+++ 待处理数据
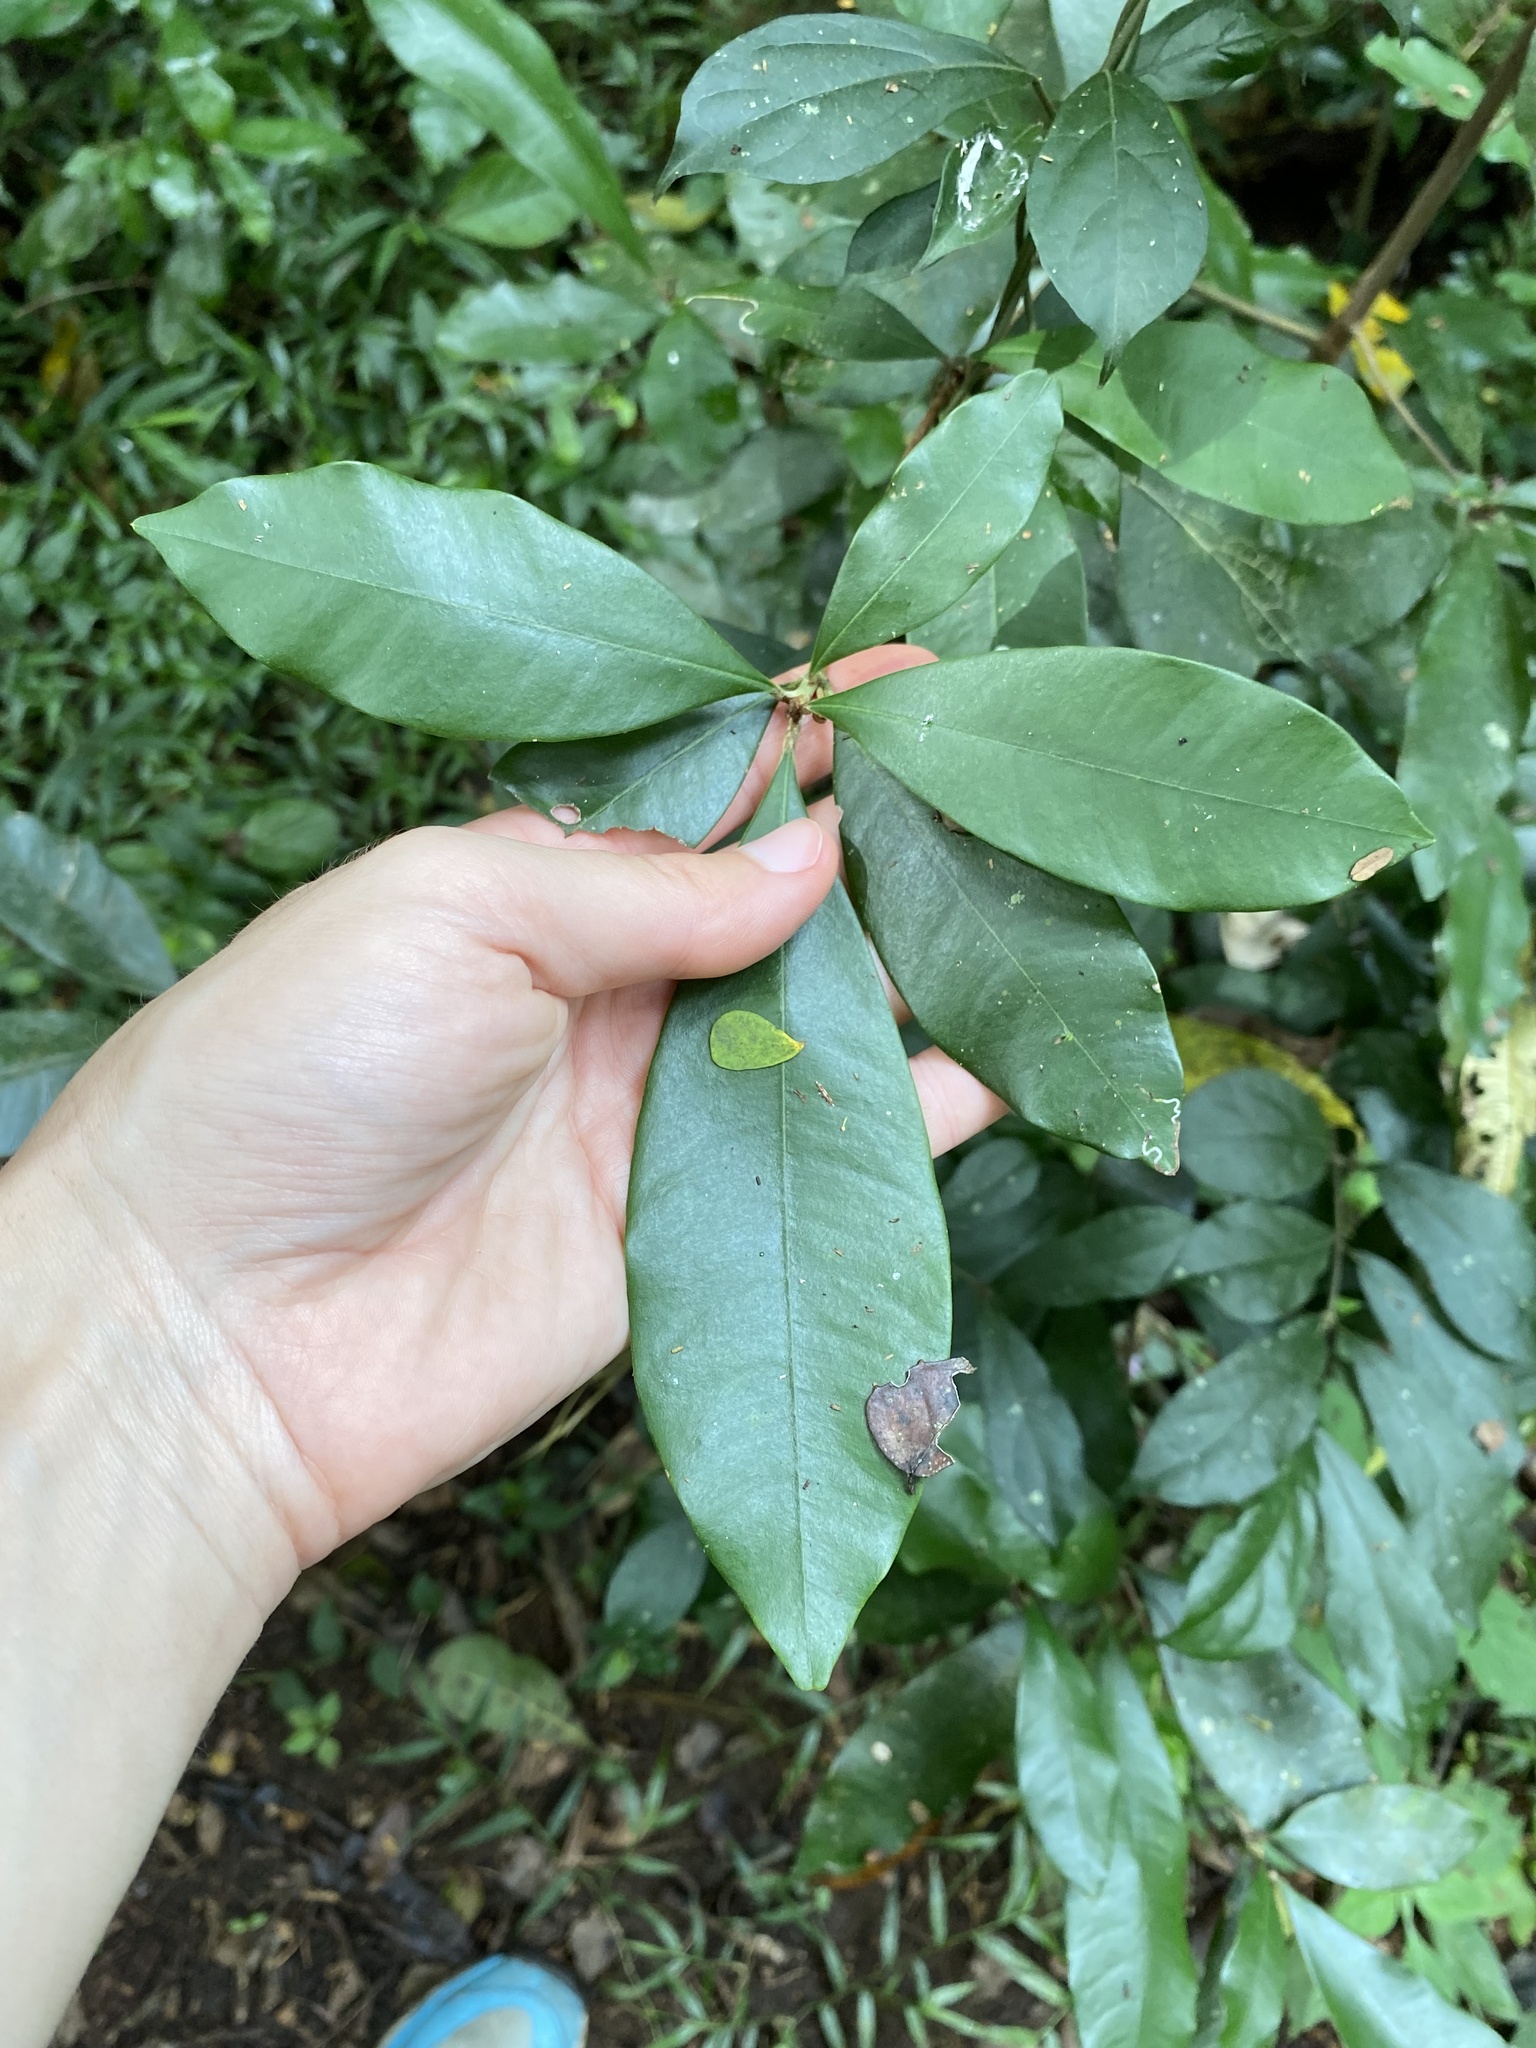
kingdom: Plantae
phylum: Tracheophyta
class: Magnoliopsida
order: Ericales
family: Sapotaceae
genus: Englerophytum
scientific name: Englerophytum natalense
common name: Silver-leaved milkplum
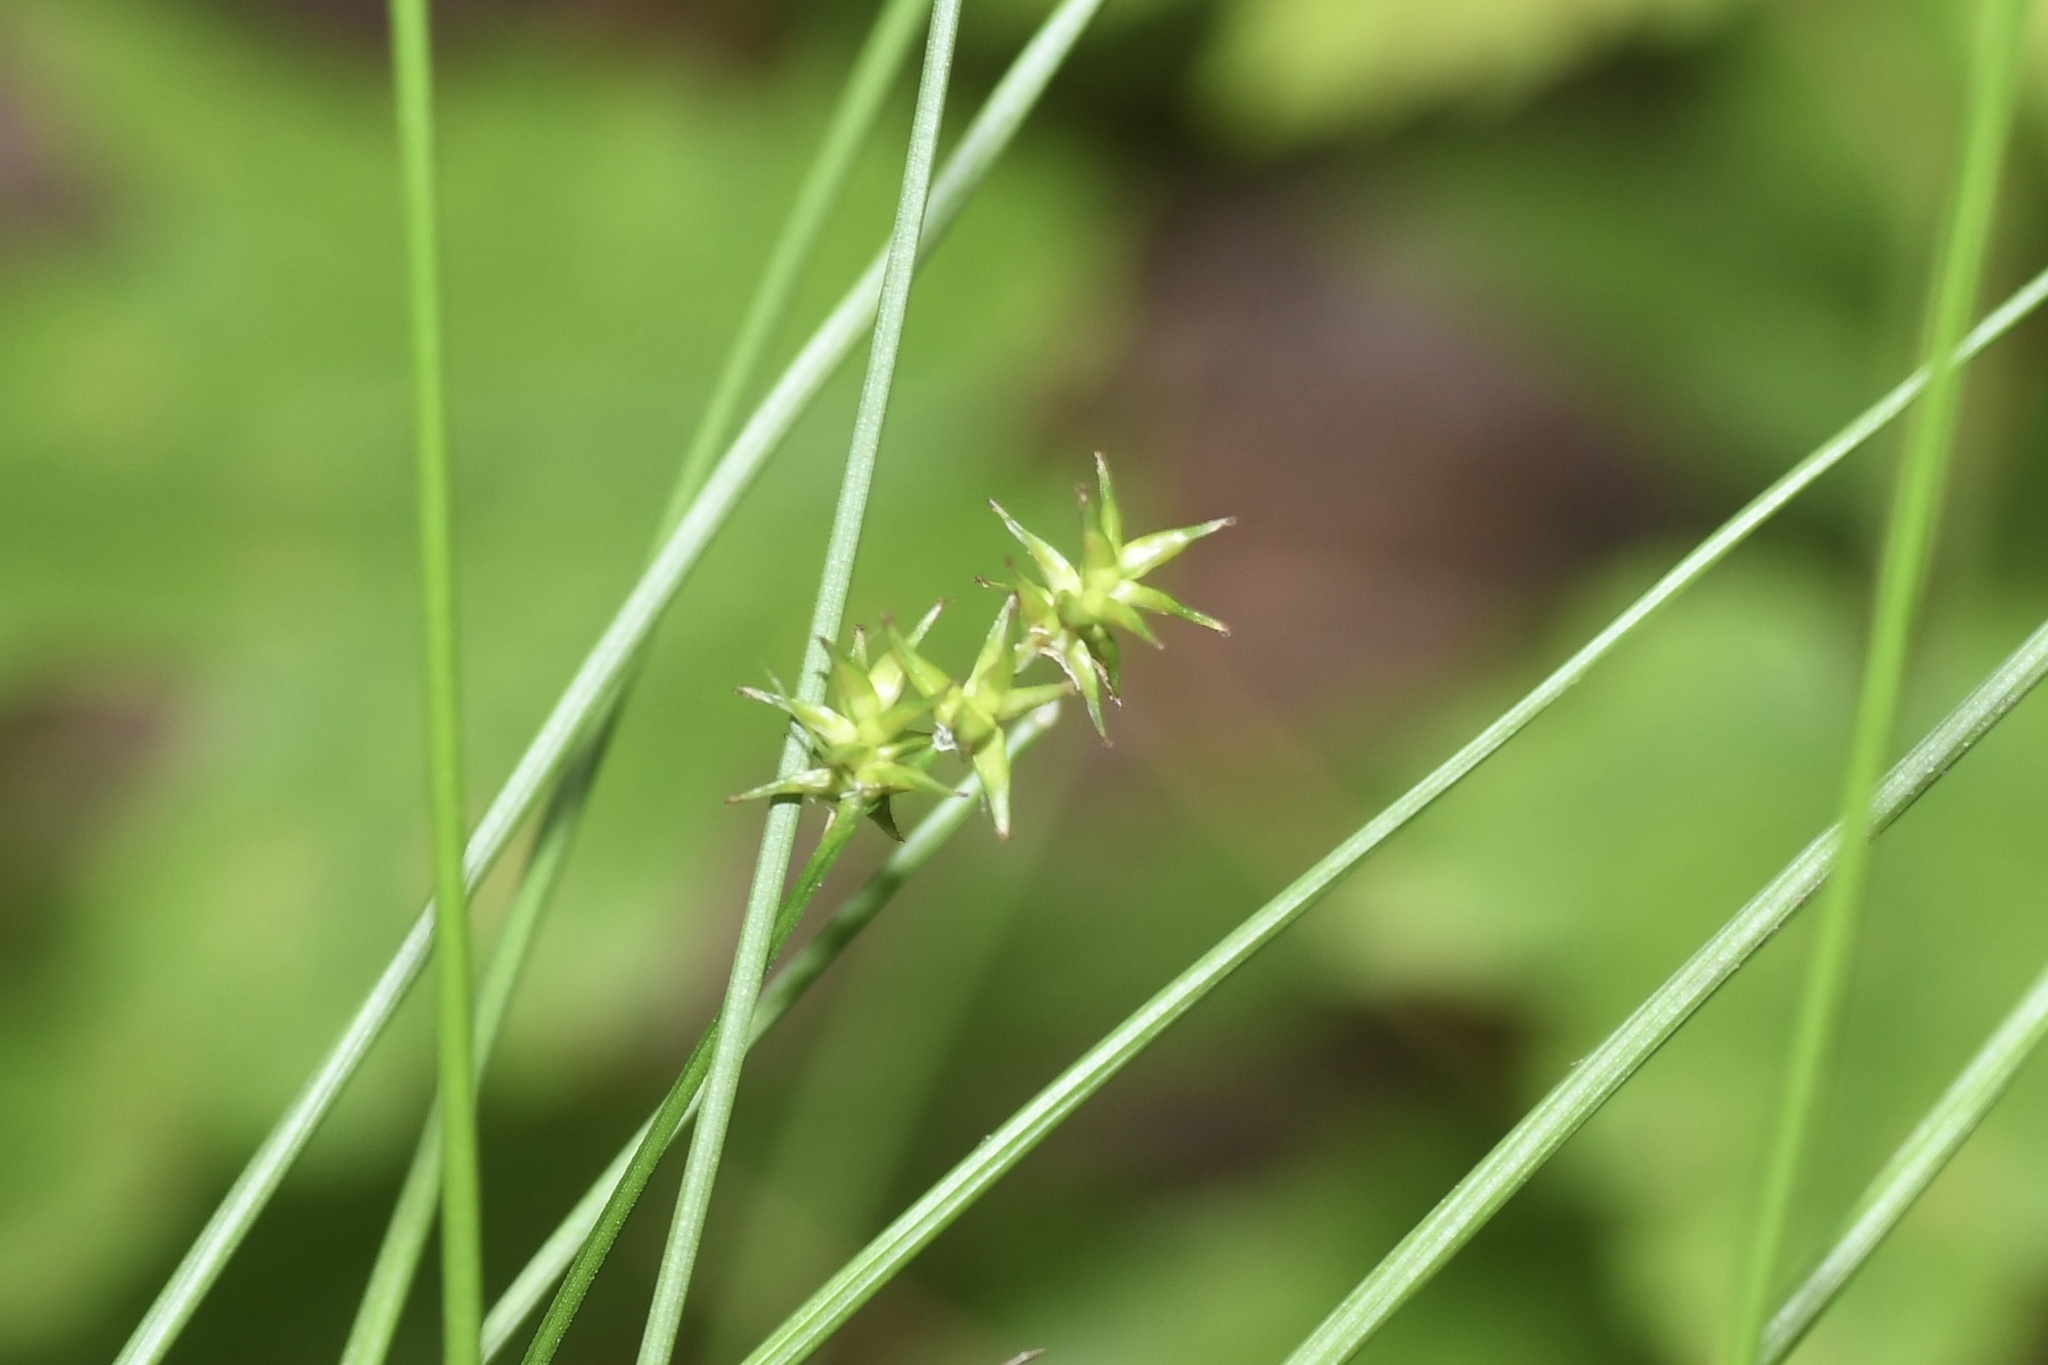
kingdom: Plantae
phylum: Tracheophyta
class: Liliopsida
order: Poales
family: Cyperaceae
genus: Carex
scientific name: Carex echinata
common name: Star sedge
++++++
## 任务目标
把上面所有数据行的文字改写成一个 JSON 字符串列表，每行文字对应一个字符串，空行不计。答案中不要包含图片。

## 练习答案
[
  "kingdom: Plantae",
  "phylum: Tracheophyta",
  "class: Magnoliopsida",
  "order: Ericales",
  "family: Sapotaceae",
  "genus: Englerophytum",
  "scientific name: Englerophytum natalense",
  "common name: Silver-leaved milkplum",
  "kingdom: Plantae",
  "phylum: Tracheophyta",
  "class: Liliopsida",
  "order: Poales",
  "family: Cyperaceae",
  "genus: Carex",
  "scientific name: Carex echinata",
  "common name: Star sedge"
]